» **Available data**:
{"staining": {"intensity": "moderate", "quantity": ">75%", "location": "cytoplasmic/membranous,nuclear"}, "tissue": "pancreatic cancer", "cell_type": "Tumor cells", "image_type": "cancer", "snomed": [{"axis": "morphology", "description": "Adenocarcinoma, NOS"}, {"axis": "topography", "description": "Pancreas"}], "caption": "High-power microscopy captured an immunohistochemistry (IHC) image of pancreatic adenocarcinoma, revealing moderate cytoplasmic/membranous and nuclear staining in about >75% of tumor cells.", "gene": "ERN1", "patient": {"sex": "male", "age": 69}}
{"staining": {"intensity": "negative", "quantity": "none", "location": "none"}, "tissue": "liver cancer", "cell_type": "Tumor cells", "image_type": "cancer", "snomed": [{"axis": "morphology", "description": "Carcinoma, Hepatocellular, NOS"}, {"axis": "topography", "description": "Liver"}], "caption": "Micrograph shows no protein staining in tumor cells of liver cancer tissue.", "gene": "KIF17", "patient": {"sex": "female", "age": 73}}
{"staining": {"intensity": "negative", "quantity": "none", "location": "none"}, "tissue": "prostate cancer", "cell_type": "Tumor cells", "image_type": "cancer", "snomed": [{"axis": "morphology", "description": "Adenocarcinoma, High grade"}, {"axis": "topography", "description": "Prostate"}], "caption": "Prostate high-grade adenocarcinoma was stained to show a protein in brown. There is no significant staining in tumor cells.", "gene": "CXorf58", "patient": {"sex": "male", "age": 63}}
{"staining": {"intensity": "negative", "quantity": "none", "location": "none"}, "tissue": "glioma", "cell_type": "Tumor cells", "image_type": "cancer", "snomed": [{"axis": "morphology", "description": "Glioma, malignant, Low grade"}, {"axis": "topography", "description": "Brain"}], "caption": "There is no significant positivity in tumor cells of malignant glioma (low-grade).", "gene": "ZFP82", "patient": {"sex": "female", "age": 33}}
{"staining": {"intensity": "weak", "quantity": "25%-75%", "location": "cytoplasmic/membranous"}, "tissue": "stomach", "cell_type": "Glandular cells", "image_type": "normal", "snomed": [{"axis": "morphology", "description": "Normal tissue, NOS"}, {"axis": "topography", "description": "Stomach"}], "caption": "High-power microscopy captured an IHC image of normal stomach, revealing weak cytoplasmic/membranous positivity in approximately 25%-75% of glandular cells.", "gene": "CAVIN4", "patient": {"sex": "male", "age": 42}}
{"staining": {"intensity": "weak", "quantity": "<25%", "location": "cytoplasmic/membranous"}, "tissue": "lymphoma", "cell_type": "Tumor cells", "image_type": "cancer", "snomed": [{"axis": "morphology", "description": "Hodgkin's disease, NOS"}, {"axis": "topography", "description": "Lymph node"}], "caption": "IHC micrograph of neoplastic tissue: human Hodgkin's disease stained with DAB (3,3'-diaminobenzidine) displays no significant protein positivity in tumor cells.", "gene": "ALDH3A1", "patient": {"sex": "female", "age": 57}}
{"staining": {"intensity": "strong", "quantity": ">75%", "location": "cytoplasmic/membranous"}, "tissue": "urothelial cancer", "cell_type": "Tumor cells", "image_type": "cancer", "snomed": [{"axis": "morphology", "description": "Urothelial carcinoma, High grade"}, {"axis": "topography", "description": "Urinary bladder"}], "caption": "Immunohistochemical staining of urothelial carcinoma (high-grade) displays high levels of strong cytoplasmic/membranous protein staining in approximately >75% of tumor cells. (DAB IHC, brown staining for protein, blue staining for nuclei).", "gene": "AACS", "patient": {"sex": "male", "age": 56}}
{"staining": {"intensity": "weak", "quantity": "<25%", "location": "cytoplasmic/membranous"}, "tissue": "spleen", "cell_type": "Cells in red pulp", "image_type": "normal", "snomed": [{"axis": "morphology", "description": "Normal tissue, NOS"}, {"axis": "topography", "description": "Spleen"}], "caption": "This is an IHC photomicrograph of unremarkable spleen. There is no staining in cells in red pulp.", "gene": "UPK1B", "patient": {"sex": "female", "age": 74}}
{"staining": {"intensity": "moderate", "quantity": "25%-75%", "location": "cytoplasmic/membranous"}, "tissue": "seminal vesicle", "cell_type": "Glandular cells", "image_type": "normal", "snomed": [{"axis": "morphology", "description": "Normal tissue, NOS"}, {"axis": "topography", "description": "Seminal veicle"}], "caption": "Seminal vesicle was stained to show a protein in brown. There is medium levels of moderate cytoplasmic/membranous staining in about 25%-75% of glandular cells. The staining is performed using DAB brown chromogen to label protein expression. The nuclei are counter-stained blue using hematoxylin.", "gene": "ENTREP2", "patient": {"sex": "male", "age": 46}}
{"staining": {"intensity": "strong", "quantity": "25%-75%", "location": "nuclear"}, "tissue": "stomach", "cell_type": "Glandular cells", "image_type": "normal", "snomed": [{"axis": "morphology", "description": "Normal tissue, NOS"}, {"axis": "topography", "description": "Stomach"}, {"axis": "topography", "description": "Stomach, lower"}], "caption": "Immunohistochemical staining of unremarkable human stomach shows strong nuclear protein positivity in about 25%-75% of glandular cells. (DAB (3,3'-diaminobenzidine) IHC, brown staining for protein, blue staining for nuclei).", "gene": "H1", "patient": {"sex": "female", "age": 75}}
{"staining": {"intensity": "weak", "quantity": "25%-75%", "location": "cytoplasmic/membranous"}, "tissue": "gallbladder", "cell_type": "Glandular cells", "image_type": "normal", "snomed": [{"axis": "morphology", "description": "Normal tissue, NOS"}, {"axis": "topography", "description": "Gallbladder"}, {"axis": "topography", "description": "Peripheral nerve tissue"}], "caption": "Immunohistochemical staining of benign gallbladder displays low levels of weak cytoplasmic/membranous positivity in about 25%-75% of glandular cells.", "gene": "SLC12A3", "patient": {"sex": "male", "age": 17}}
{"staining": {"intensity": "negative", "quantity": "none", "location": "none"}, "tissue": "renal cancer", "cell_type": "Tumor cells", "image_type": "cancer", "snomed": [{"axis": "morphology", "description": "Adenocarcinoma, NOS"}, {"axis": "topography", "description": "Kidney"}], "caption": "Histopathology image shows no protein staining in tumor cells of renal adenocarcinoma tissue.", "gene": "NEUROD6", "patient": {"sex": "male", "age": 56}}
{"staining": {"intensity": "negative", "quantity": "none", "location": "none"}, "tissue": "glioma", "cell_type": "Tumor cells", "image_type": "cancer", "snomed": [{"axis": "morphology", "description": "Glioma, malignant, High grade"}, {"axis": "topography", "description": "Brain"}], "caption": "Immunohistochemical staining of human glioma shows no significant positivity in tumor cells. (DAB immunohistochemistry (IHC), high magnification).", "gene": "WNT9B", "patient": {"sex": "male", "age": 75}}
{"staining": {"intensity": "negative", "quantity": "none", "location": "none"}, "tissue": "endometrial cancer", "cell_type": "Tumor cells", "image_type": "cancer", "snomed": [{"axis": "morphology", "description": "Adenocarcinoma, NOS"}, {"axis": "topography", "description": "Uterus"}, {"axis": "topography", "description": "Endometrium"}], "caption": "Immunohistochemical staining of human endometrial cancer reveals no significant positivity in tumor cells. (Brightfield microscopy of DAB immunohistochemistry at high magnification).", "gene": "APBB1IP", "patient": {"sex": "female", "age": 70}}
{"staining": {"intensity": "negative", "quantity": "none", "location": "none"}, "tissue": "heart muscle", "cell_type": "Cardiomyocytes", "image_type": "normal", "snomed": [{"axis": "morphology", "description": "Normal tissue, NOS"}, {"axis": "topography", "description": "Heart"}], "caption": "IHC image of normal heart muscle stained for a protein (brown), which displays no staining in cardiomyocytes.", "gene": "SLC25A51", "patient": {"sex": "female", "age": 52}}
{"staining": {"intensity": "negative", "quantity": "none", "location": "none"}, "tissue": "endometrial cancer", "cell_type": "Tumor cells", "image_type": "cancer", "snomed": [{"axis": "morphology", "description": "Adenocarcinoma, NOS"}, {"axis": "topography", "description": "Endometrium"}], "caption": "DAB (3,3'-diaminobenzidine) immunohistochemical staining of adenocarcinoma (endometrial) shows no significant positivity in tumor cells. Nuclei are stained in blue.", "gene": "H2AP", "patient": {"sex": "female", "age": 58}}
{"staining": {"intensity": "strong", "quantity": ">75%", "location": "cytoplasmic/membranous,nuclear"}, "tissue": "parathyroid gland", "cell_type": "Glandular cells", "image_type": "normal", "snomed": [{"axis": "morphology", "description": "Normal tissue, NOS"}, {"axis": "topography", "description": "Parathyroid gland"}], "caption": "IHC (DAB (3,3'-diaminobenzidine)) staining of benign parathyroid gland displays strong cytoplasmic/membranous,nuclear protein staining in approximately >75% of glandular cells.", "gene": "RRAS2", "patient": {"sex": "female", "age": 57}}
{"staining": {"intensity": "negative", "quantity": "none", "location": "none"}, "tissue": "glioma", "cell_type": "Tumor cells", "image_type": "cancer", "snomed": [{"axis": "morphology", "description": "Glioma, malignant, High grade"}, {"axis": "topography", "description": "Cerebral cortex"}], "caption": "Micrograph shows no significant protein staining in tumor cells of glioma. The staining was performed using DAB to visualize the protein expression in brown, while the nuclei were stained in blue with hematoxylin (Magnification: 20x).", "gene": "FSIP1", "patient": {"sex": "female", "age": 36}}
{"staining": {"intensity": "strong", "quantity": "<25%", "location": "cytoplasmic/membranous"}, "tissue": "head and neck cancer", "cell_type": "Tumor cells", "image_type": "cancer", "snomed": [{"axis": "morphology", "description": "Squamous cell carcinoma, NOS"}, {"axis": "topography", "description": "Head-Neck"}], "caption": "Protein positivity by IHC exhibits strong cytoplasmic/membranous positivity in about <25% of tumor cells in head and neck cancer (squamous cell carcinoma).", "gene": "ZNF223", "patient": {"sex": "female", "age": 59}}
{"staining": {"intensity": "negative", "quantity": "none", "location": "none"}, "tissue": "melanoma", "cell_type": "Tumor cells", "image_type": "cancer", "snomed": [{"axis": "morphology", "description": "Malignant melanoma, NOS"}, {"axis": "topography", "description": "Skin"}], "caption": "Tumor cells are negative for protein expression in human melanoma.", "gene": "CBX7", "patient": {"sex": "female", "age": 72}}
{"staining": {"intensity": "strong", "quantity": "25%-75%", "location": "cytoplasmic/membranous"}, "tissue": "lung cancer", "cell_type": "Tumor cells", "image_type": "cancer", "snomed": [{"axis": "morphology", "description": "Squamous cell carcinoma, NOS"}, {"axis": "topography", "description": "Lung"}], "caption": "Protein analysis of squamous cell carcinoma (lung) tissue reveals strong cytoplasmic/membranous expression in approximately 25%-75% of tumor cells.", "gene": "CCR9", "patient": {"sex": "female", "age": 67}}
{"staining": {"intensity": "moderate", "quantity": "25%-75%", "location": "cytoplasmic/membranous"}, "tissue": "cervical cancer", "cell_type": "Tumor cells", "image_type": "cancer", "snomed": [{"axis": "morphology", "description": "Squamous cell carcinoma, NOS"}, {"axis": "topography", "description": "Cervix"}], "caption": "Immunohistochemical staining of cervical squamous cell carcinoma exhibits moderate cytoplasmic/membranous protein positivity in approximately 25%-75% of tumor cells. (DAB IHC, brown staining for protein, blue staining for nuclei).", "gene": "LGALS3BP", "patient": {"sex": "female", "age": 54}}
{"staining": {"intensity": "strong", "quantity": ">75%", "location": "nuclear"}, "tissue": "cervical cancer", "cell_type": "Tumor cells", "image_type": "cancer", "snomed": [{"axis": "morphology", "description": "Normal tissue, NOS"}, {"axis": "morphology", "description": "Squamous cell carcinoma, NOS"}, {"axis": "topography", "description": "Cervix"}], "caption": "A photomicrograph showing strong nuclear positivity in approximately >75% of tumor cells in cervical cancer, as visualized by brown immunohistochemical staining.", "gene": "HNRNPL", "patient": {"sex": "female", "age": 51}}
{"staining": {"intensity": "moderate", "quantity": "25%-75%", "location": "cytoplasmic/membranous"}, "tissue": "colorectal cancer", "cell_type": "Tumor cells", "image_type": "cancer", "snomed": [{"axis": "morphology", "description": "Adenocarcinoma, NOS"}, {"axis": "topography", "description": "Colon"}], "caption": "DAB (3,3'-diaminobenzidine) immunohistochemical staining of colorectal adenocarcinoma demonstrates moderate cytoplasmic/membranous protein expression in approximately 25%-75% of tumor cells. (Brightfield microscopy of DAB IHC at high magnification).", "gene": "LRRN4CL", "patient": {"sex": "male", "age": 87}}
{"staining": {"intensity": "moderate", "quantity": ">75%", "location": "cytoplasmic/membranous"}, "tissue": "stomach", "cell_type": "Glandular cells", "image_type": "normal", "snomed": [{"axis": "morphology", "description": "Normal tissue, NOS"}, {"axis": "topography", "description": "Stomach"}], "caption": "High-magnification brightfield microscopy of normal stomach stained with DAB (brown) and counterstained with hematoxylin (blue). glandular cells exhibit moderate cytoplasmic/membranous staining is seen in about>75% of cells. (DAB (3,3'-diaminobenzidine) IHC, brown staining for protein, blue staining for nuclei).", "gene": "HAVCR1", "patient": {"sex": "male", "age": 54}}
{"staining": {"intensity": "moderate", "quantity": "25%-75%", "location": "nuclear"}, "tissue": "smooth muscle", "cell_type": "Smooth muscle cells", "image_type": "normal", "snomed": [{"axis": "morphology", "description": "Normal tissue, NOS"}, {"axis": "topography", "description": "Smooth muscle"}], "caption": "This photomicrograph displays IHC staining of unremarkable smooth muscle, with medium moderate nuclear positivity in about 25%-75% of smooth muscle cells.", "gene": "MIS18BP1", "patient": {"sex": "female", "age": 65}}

» **Exercise goal**:
The output should be exactly the lines above from the line containing "of normal heart" to the line containing "(DAB (3,3'-diaminobenzidine)) staining", inclusive, with no other lines.

» **Problem solution**:
{"staining": {"intensity": "negative", "quantity": "none", "location": "none"}, "tissue": "heart muscle", "cell_type": "Cardiomyocytes", "image_type": "normal", "snomed": [{"axis": "morphology", "description": "Normal tissue, NOS"}, {"axis": "topography", "description": "Heart"}], "caption": "IHC image of normal heart muscle stained for a protein (brown), which displays no staining in cardiomyocytes.", "gene": "SLC25A51", "patient": {"sex": "female", "age": 52}}
{"staining": {"intensity": "negative", "quantity": "none", "location": "none"}, "tissue": "endometrial cancer", "cell_type": "Tumor cells", "image_type": "cancer", "snomed": [{"axis": "morphology", "description": "Adenocarcinoma, NOS"}, {"axis": "topography", "description": "Endometrium"}], "caption": "DAB (3,3'-diaminobenzidine) immunohistochemical staining of adenocarcinoma (endometrial) shows no significant positivity in tumor cells. Nuclei are stained in blue.", "gene": "H2AP", "patient": {"sex": "female", "age": 58}}
{"staining": {"intensity": "strong", "quantity": ">75%", "location": "cytoplasmic/membranous,nuclear"}, "tissue": "parathyroid gland", "cell_type": "Glandular cells", "image_type": "normal", "snomed": [{"axis": "morphology", "description": "Normal tissue, NOS"}, {"axis": "topography", "description": "Parathyroid gland"}], "caption": "IHC (DAB (3,3'-diaminobenzidine)) staining of benign parathyroid gland displays strong cytoplasmic/membranous,nuclear protein staining in approximately >75% of glandular cells.", "gene": "RRAS2", "patient": {"sex": "female", "age": 57}}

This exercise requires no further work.